While his star faded later in the ’80s, he continued to record and perform for decades. In 2015, he notched a comeback with his album “Cool Uncle,” which he made with the renowned R&B producer Jack Splash. The album crossed generational lines, featuring the guest artists Deniece Williams, CeeLo Green and Jessie Ware, and it climbed the Billboard contemporary jazz chart. Rolling Stone called the album “2015’s smartest retro-soul revival.”

Complete information on survivors was not immediately available.

Mr. Caldwell also got an unlikely career boost with the rise of hip-hop: The rappers Tupac Shakur, the Notorious B.I.G. and Common all sampled his songs.
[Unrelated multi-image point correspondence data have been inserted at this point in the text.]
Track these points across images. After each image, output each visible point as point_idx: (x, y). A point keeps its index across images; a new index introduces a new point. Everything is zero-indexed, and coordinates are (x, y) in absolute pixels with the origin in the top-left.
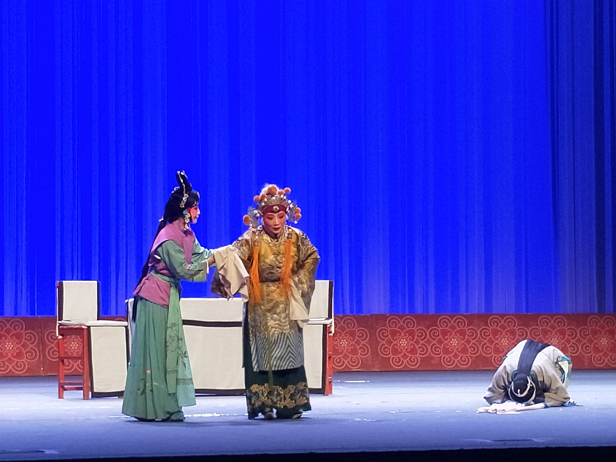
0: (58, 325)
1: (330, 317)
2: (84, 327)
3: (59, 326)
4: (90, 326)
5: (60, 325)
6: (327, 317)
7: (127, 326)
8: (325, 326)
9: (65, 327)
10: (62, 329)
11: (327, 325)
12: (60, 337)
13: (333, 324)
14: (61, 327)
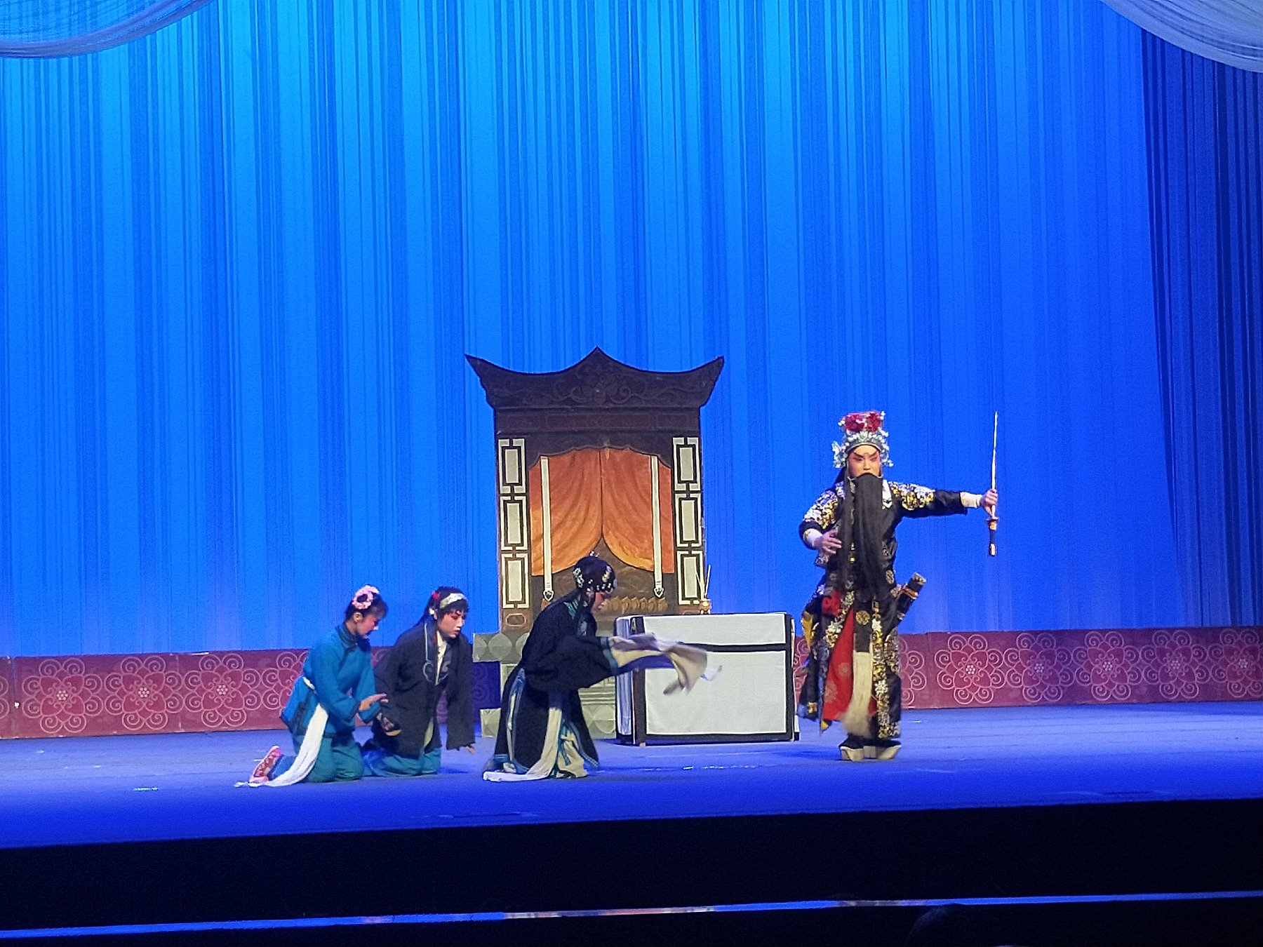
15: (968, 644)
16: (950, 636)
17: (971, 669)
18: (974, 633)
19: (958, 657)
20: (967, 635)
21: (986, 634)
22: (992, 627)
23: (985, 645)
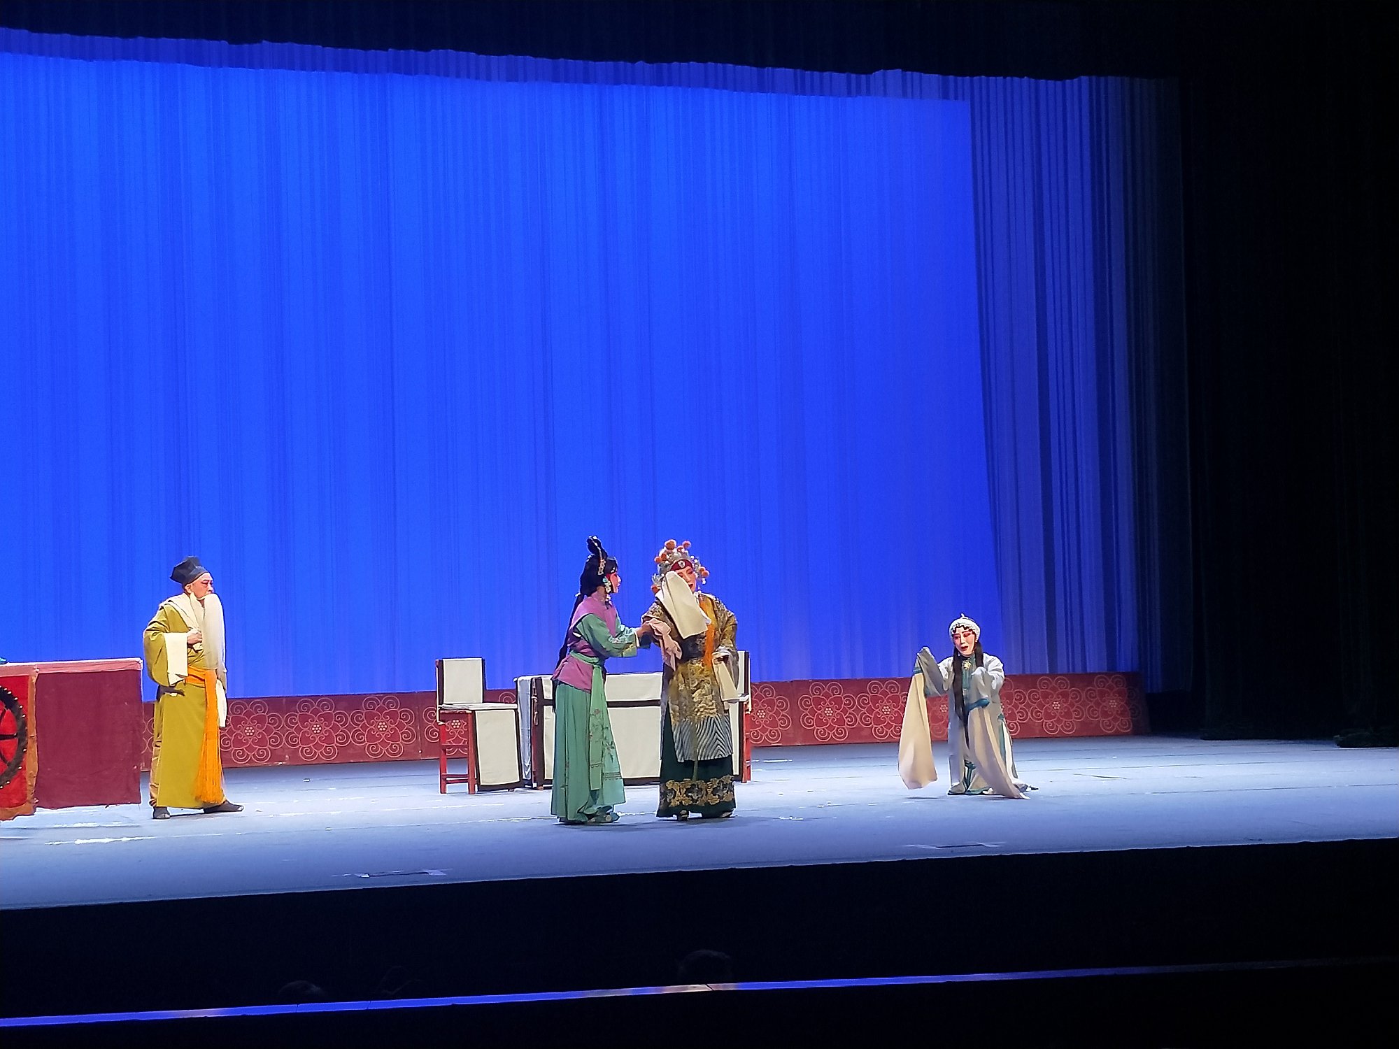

Such a crossover might have struck some as unlikely, but not Mr. Caldwell. “This business is constantly in a state of flux,” he said in a 2005 interview with NPR. He added that R&B radio “is not what it was” in his early days, but that rappers were branching into what he called “adult urban, which is more of the R&B that you and I cut our teeth on.”

“As it constantly changes,” he said, “you kind of have to keep reinventing yourself.”